A big problem with my theory is that ENIS doesn't seem to be that common yet, I get the feeling that most boards is treated with just silver straight onto copper ( IAg ).
One report http://circuitsassembly.com/ca/magazine/24220-surface-finishes-1409.html is talking about ENIS as a possible replacement of ENIG and was published early in 2014.

If I got some mysterious materials like this via someone, I would also try to find out more about the source, not to cut him out, but to be able to hunt down more sources beyond his reach and also to learn more about the material and maybe give advice on how to collect it more easily.
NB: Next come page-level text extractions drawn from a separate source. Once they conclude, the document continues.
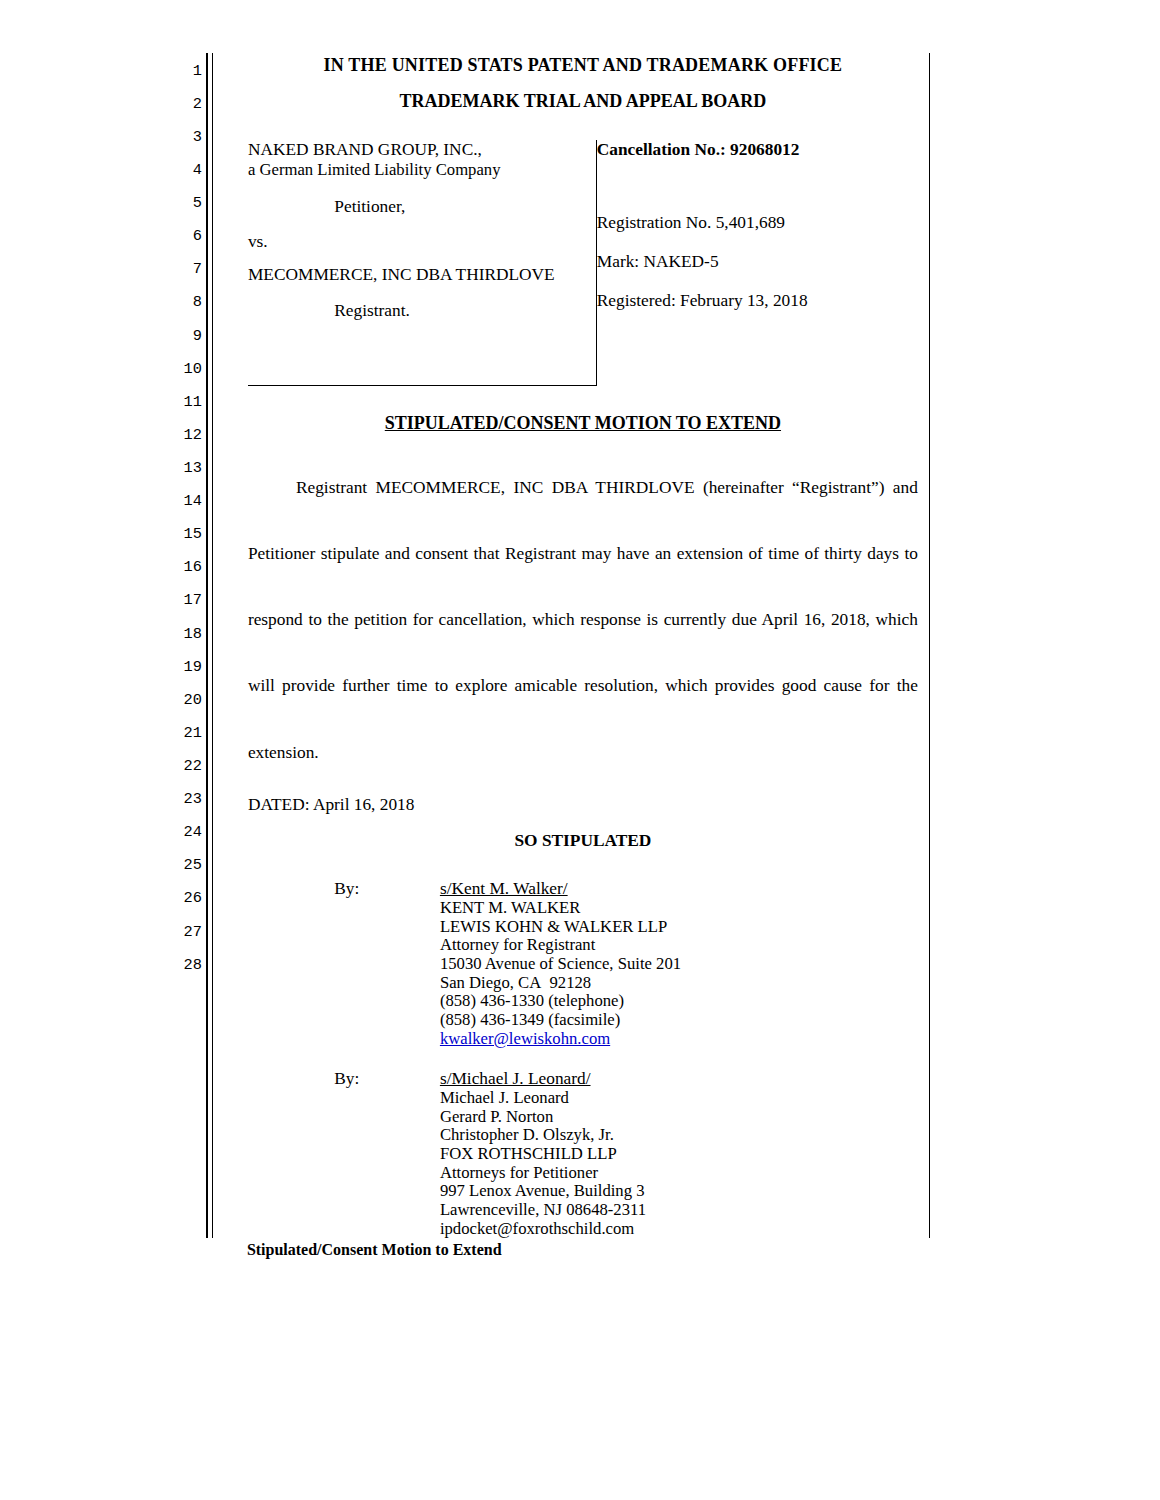1
2
3
4
5
6
7
8
9
10
11
12
13
14
15
16
17
18
19
20
21
22
23
24
25
26
27
28
IN THE UNITED STATS PATENT AND TRADEMARK OFFICE
TRADEMARK TRIAL AND APPEAL BOARD
| NAKED BRAND GROUP, INC., a German Limited Liability Company Petitioner, vs. MECOMMERCE, INC DBA THIRDLOVE Registrant. | Cancellation No.: 92068012 Registration No. 5,401,689 Mark: NAKED-5 Registered: February 13, 2018 |
STIPULATED/CONSENT MOTION TO EXTEND
Registrant MECOMMERCE, INC DBA THIRDLOVE (hereinafter “Registrant”) and Petitioner stipulate and consent that Registrant may have an extension of time of thirty days to respond to the petition for cancellation, which response is currently due April 16, 2018, which will provide further time to explore amicable resolution, which provides good cause for the extension.
DATED: April 16, 2018
SO STIPULATED
| By: | s/Kent M. Walker/ KENT M. WALKER LEWIS KOHN & WALKER LLP Attorney for Registrant 15030 Avenue of Science, Suite 201 San Diego, CA 92128 (858) 436-1330 (telephone) (858) 436-1349 (facsimile) kwalker@lewiskohn.com |
| By: | s/Michael J. Leonard/ Michael J. Leonard Gerard P. Norton Christopher D. Olszyk, Jr. FOX ROTHSCHILD LLP Attorneys for Petitioner 997 Lenox Avenue, Building 3 Lawrenceville, NJ 08648-2311 ipdocket@foxrothschild.com |
Stipulated/Consent Motion to Extend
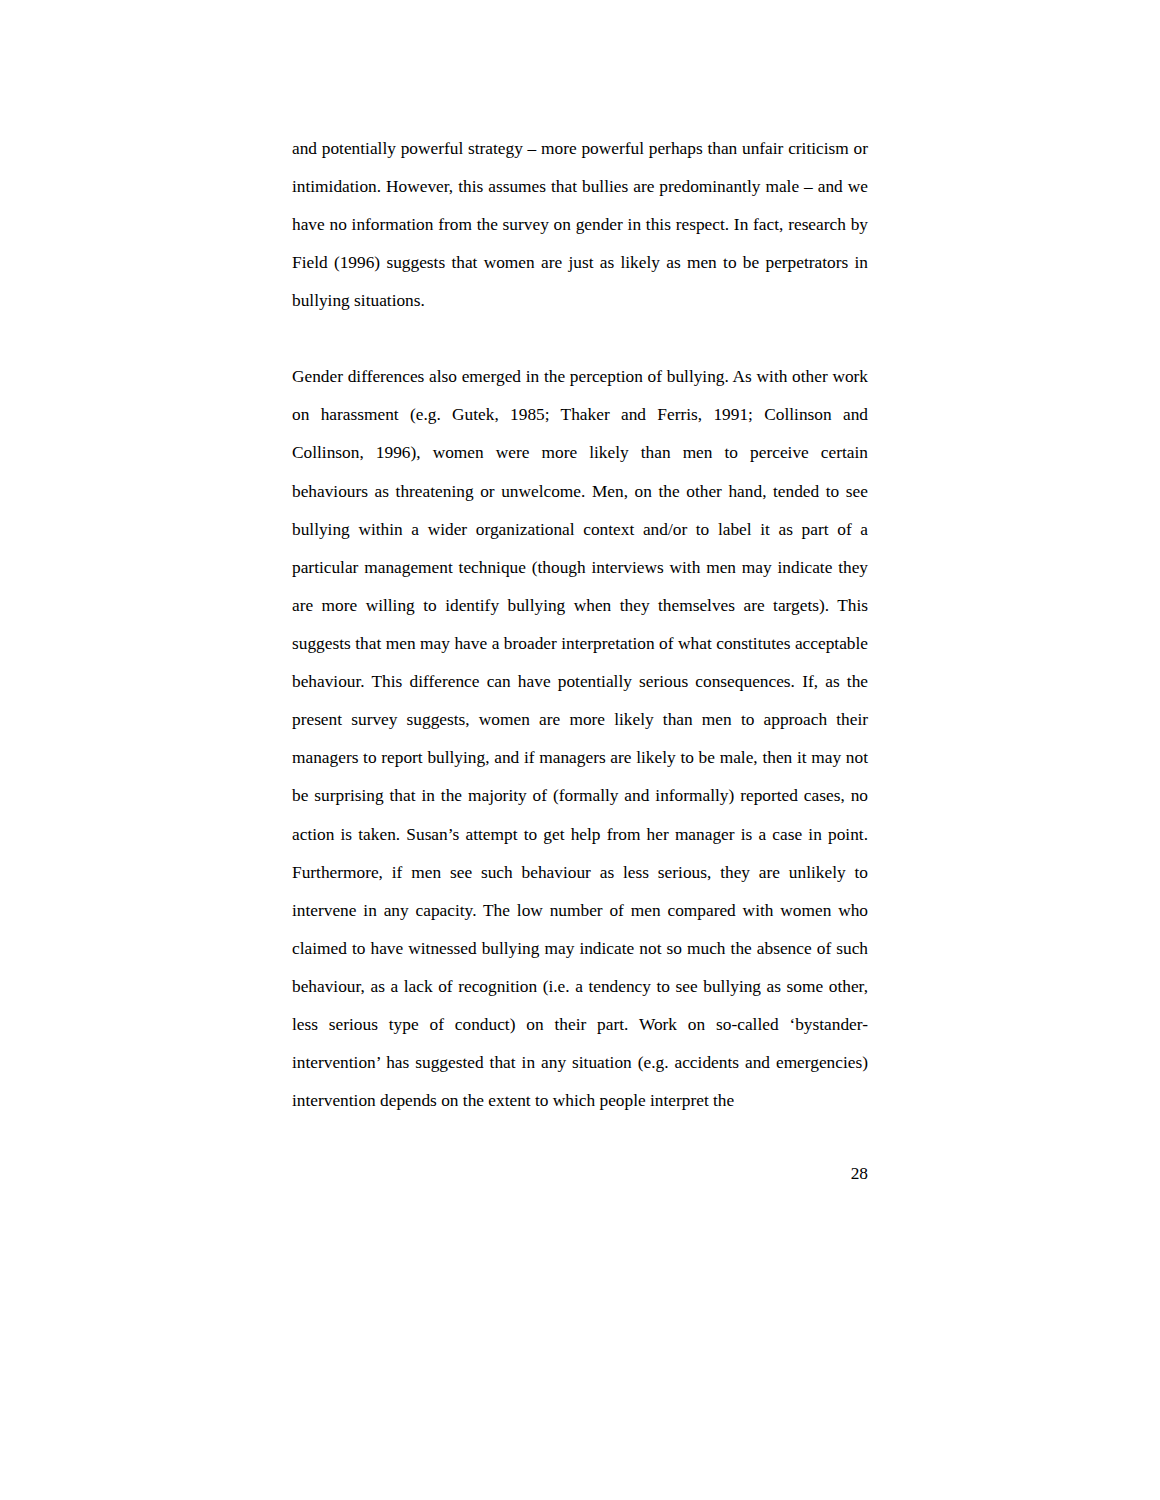and potentially powerful strategy – more powerful perhaps than unfair criticism or intimidation. However, this assumes that bullies are predominantly male – and we have no information from the survey on gender in this respect. In fact, research by Field (1996) suggests that women are just as likely as men to be perpetrators in bullying situations.
Gender differences also emerged in the perception of bullying. As with other work on harassment (e.g. Gutek, 1985; Thaker and Ferris, 1991; Collinson and Collinson, 1996), women were more likely than men to perceive certain behaviours as threatening or unwelcome. Men, on the other hand, tended to see bullying within a wider organizational context and/or to label it as part of a particular management technique (though interviews with men may indicate they are more willing to identify bullying when they themselves are targets). This suggests that men may have a broader interpretation of what constitutes acceptable behaviour. This difference can have potentially serious consequences. If, as the present survey suggests, women are more likely than men to approach their managers to report bullying, and if managers are likely to be male, then it may not be surprising that in the majority of (formally and informally) reported cases, no action is taken. Susan’s attempt to get help from her manager is a case in point. Furthermore, if men see such behaviour as less serious, they are unlikely to intervene in any capacity. The low number of men compared with women who claimed to have witnessed bullying may indicate not so much the absence of such behaviour, as a lack of recognition (i.e. a tendency to see bullying as some other, less serious type of conduct) on their part. Work on so-called ‘bystander-intervention’ has suggested that in any situation (e.g. accidents and emergencies) intervention depends on the extent to which people interpret the
28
And finally, to comment the above post, as a moderator I'm still just watching how this thread plays out, hoping there will be nothing for me to do but enjoying the intellectual discussion. 8) 
Part of the joy of being on this forum is to see material that I would never get my hands on myself, thanks for posting the question. Please do not delete any content, it disrupts the discussion and it's also against forum rules.

Göran


----------



## justinhcase (Sep 14, 2015)

kurtak said:


> achab86 said:
> 
> 
> > The other form is very hard and in chunks. It almost looks as though it was processed on a griddle. It is usually about 88-92% pure and contains high nickel (usually 7-10%) and some chrome.
> ...


I can not and will not try to speak for every one,but if a concern is raised by one person the point will very lightly have occurred to others.
An honest man has very little to hide so transparency is the best policy .
I agree the initial comment was a bit heavy handed,but as I say it was good to clear things up so the matter could be put to bed.
We all have different cognitive functions that insure we see every thing from unique perspective's.
Being open about your concerns is as important as addressing issues as they arise.
How else can one address problems before they fester to toxic levels.


----------



## Anonymous (Sep 14, 2015)

I agree with Kurt 100% on this. I can't see any reason why the OP could have been taken as underhand or dodgy. The guy was clearly asking what kind of raw material this could have come from. edit: I also agree that people should "man up" and apologise for the inference.


----------



## justinhcase (Sep 14, 2015)

Well I commend achab86 for having fielded a question that was a bit abrasive in a very productive manner. 
Not quite sure there is any point in throwing oil on a fire that has been dampened down.
But we are all entitled to our opinion what ever the motivation,and as The question is on the page let us ask the man concerned instead of breaking out the pitch fork's and torches just yet..
achab86 do you feel insulted and upset by the discussion or find necromancer approach out of order?
I do hope my response came across courteous and supportive of fair play and transparency.
But if achab86 has been offended we will sort it out like gentlemen.
It has been my experience that only thous guilty of such transgression over react to the subject when it is raised.
people questioning your honesty is part of the business,some do it for tactical advantage and some out of real concern.
It is up to you to decide which motivation a person is acting under so you can put good client's mind's at ease and to isolate any one you find offensive.
I have no wish to take part in a Jeremy kyle type discussion but unfortunately some can not help but do so.


----------



## FrugalRefiner (Sep 14, 2015)

> The Moderators come here to talk about refining. Members who do not follow the rules as stated, take away from the goal of this forum, which is “Refiners helping one another”. Whether they realize it or not, they are forcing the Moderators to be policemen when we are really here to discuss refining. We will enforce all of these rules, we will issue warnings and ban members who abuse the privilege, and we will continue to live up to the standard that has been created here.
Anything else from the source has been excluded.